Regarding the Veteran population, VA projects about 218,000 former service members will be diagnosed with dementia in 2017, an increase of more than 40,000 from 2008. Many of those Veterans have Alzheimer's.

Asthana is unaware if Veterans are more susceptible to myelin abnormalities than the general population. But he says they are more likely to have risk factors, namely blast injuries and other types of head trauma that can cause brain damage. "When that happens, the myelin is certainly damaged, so that is one scenario that predisposes them to Alzheimer's disease more so than other dementias," he says.

The researcher adds that Veterans have a higher prevalence of PTSD and other psychiatric disorders that have been shown from VA studies to increase the risk of Alzheimer's.
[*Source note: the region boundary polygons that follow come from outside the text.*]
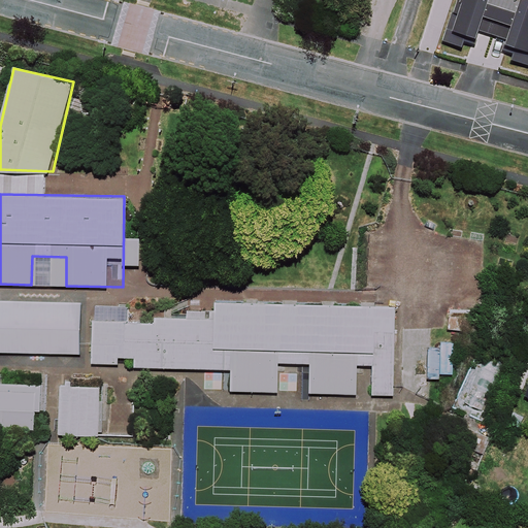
[(81,303),(0,301),(0,353),(80,355),(81,303)]
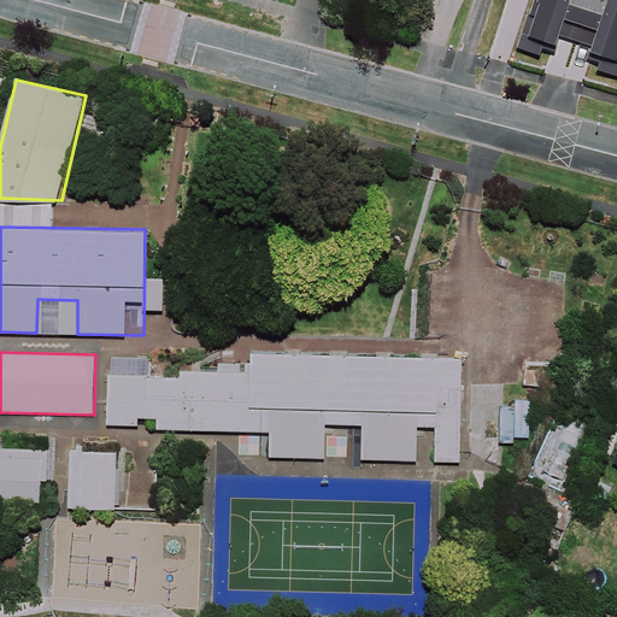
[(463,464),(464,363),(257,359),(257,375),(110,372),(109,427),(275,429),(274,462),(325,463),(325,430),(364,430),(363,463),(417,464),(417,463),(417,433),(438,433),(438,464),(463,464)]
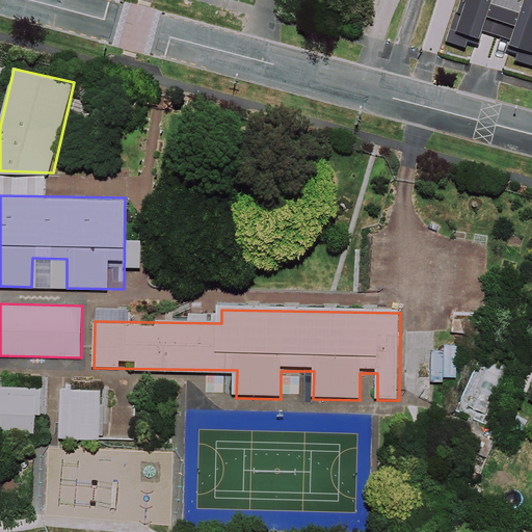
[(513,366),(483,351),(456,409),(486,424),(513,366)]
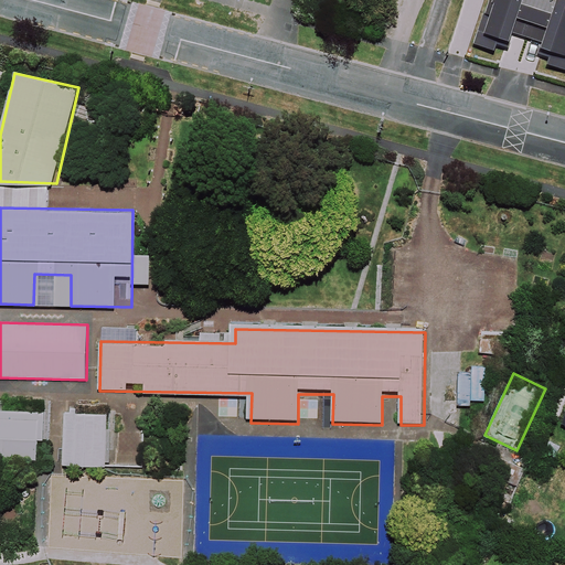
[(53,405),(0,404),(0,460),(52,461),(53,405)]
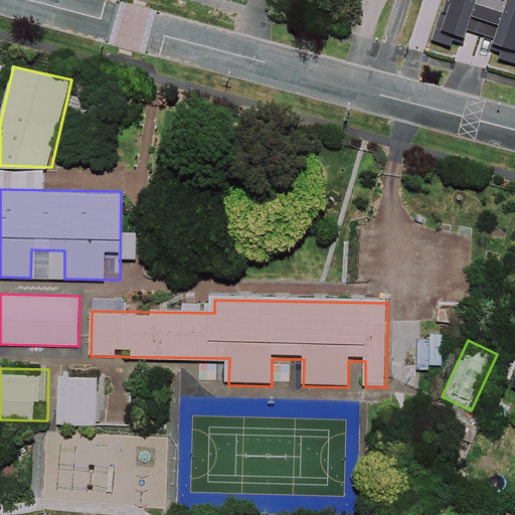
[(104,368),(58,368),(57,419),(103,420),(104,368)]
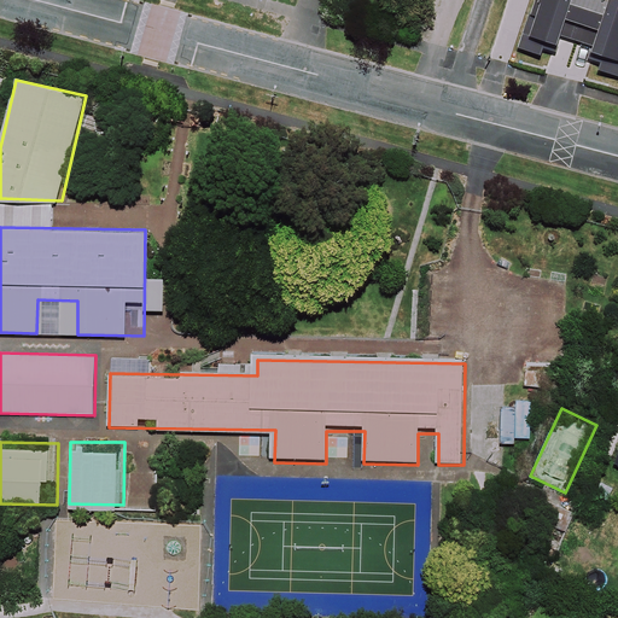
[(196,608),(200,532),(58,524),(54,601),(196,608)]
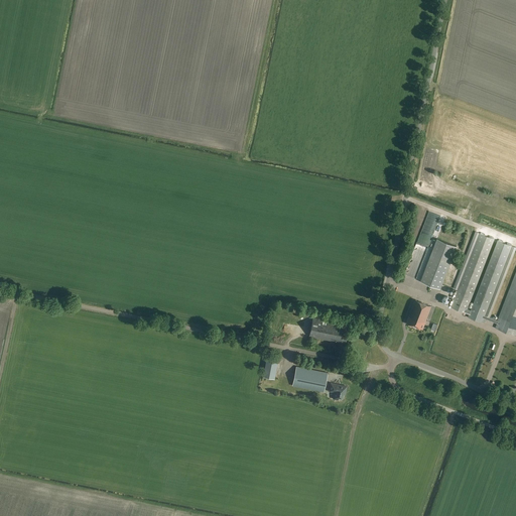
[(484,318),(497,324),(496,328),(515,335),(515,273),(498,320),(490,317),(515,248),(515,247),(497,240),(471,310),(468,308),(494,239),(475,232),(454,288),(458,289),(450,307),(469,314),(468,317),(483,323),(484,318)]
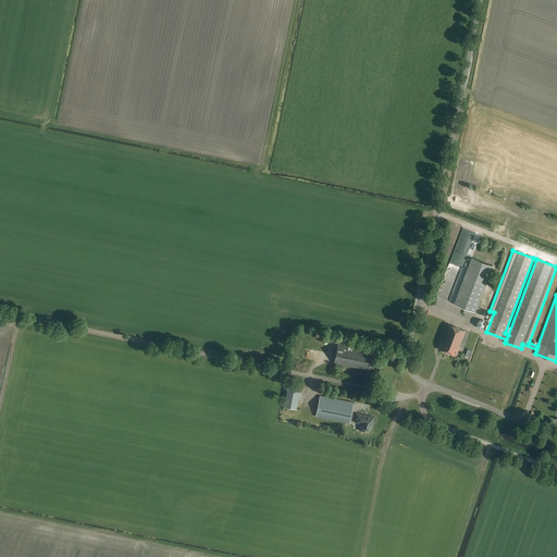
[(456,304),(475,311),(493,265),(472,258),(456,304)]
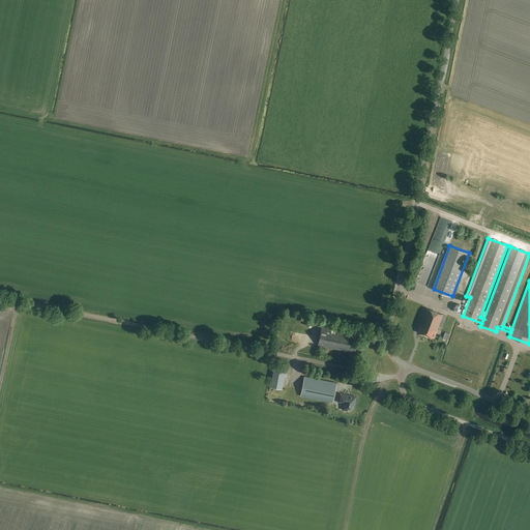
[(427,255),(415,284),(422,287),(434,258),(427,255)]
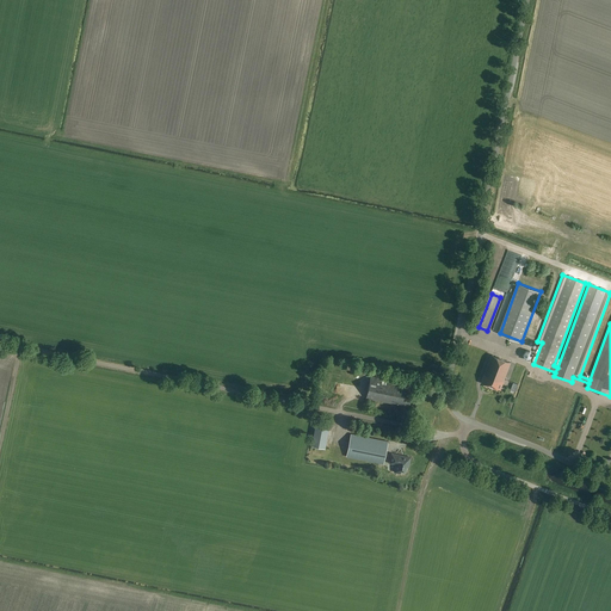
[(500,389),(511,363),(492,355),(481,382),(500,389)]
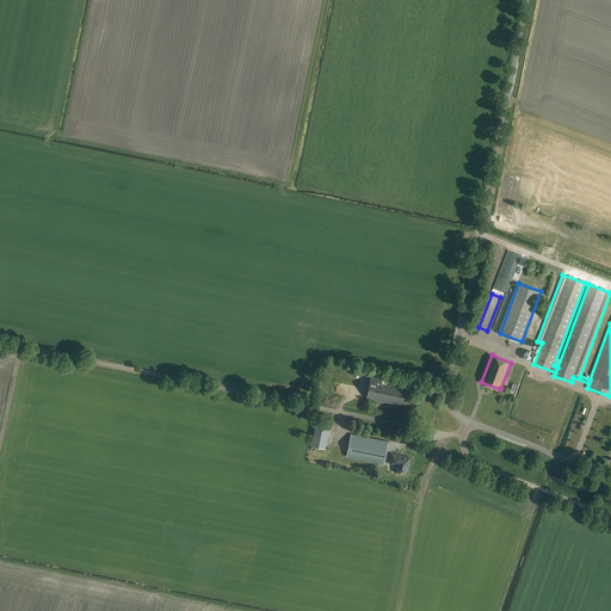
[(409,406),(412,394),(403,393),(406,383),(371,376),(366,399),(403,406),(405,405),(409,406)]
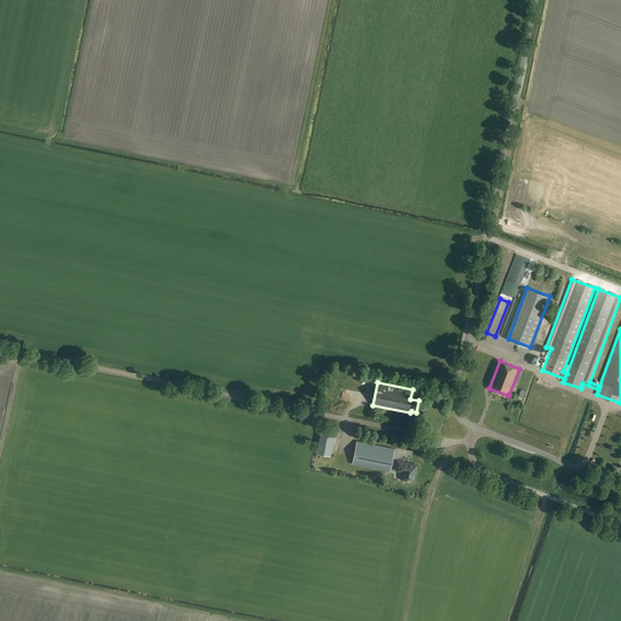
[(331,455),(336,426),(322,423),(317,453),(331,455)]
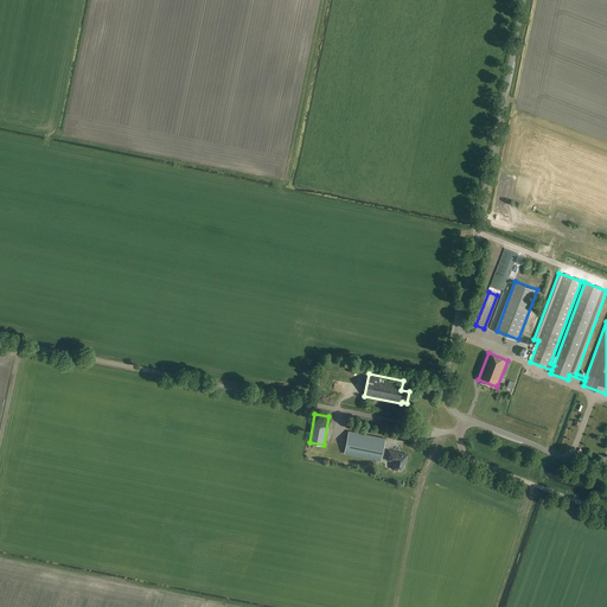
[(382,461),(385,439),(349,432),(344,453),(382,461)]
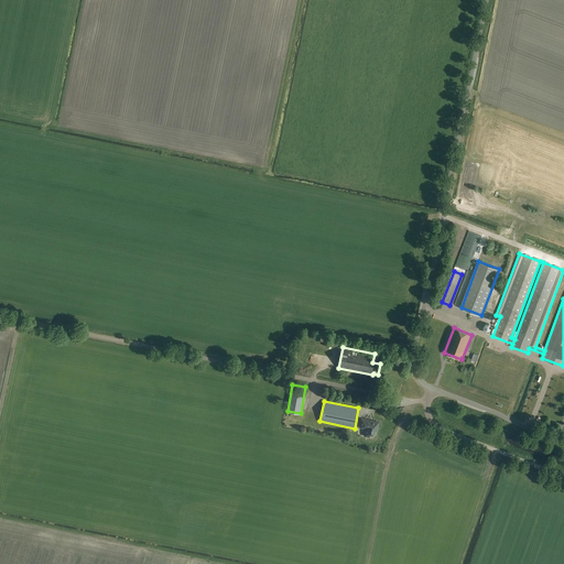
[(377,431),(379,422),(361,419),(360,426),(364,427),(364,426),(366,427),(365,436),(369,436),(370,434),(373,435),(375,434),(376,431),(377,431)]
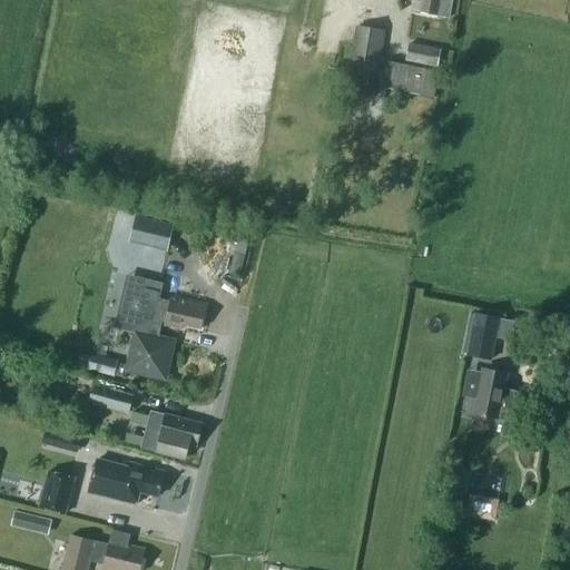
[(420,12),(450,18),(452,0),(419,0),(422,1),(420,12)]
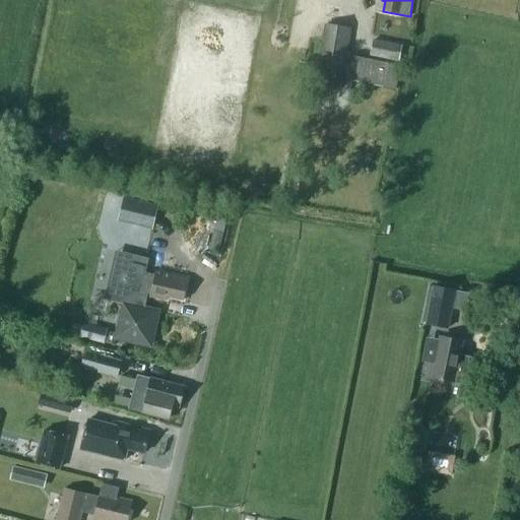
[(317,86),(313,113),(324,115),(329,88),(340,90),(351,27),(325,22),(314,85),(317,86)]
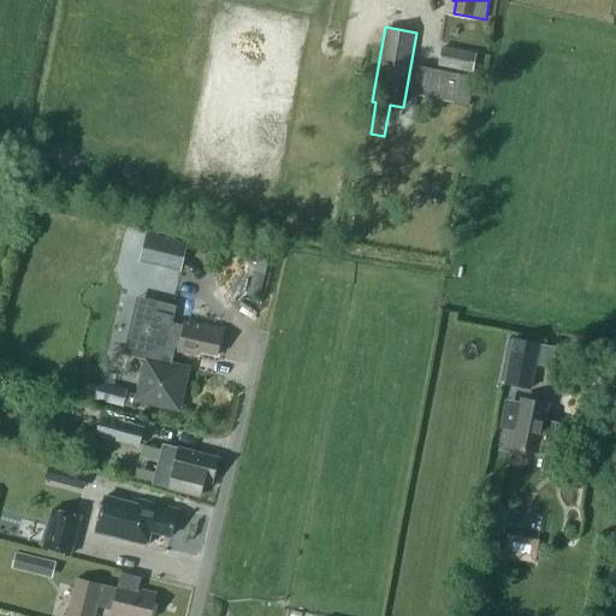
[(439,48),(438,66),(473,67),(473,49),(439,48)]
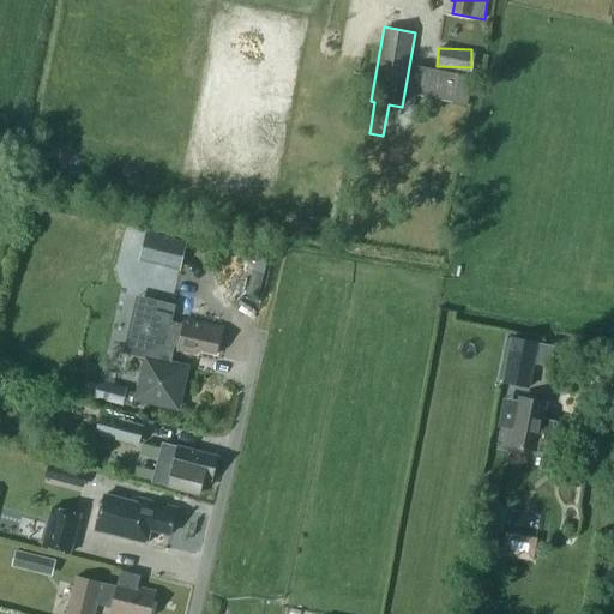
[(151,299),(142,342),(149,343),(136,397),(176,407),(186,367),(170,363),(175,347),(179,347),(178,350),(196,355),(197,350),(216,354),(222,329),(184,319),(182,324),(170,320),(175,304),(151,299)]
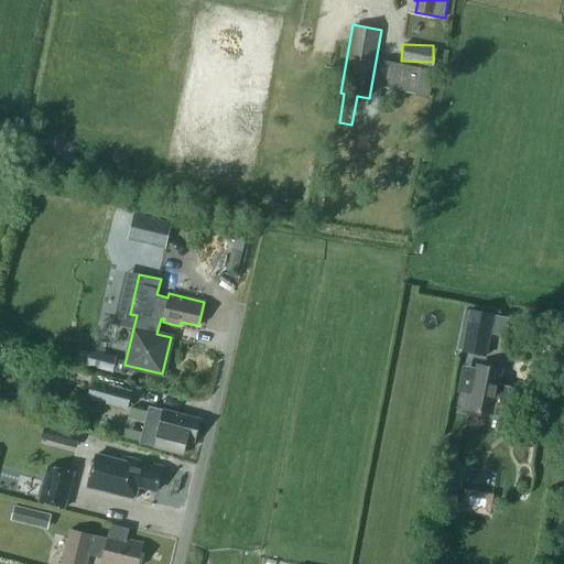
[(462,351),(487,357),(491,334),(502,336),(506,320),(495,317),(495,314),(470,308),(462,351)]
Veterans are also at high risk for Alzheimer's because of vascular diseases such as heart disease, diabetes, and high blood pressure, he says. Vascular diseases narrow vessels that supply blood to the brain, resulting in cell damage due to a reduced supply of oxygen and nutrition.

Positioned firmly in the battle against Alzheimer's, Asthana says much more emphasis must be put on pre-symptom interventions—or else a potential treatment may be unattainable.

"We've found from decades of research that once someone has Alzheimer's symptoms, the brain is damaged to the point where you cannot return it back to improved function," he says. "It's very difficult to do that. That's the reason most of the treatments for AD have failed— because they were started too late. A better understanding of the changes that take place in the brains of people without Alzheimer's symptoms provides the best potential to discover new treatments to either delay the onset or slow the progression of the disease."